### Work to be completed:
Show each line of the entries below that contains the word "Whisper".

### Entries from a data collection:
──────
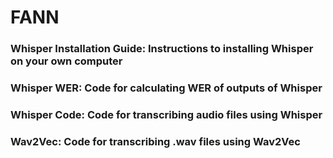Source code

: # FANN

### Whisper Installation Guide: Instructions to installing Whisper on your own computer

### Whisper WER: Code for calculating WER of outputs of Whisper

### Whisper Code: Code for transcribing audio files using Whisper

### Wav2Vec: Code for transcribing .wav files using Wav2Vec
──────
### Answer:
### Whisper Installation Guide: Instructions to installing Whisper on your own computer
### Whisper WER: Code for calculating WER of outputs of Whisper
### Whisper Code: Code for transcribing audio files using Whisper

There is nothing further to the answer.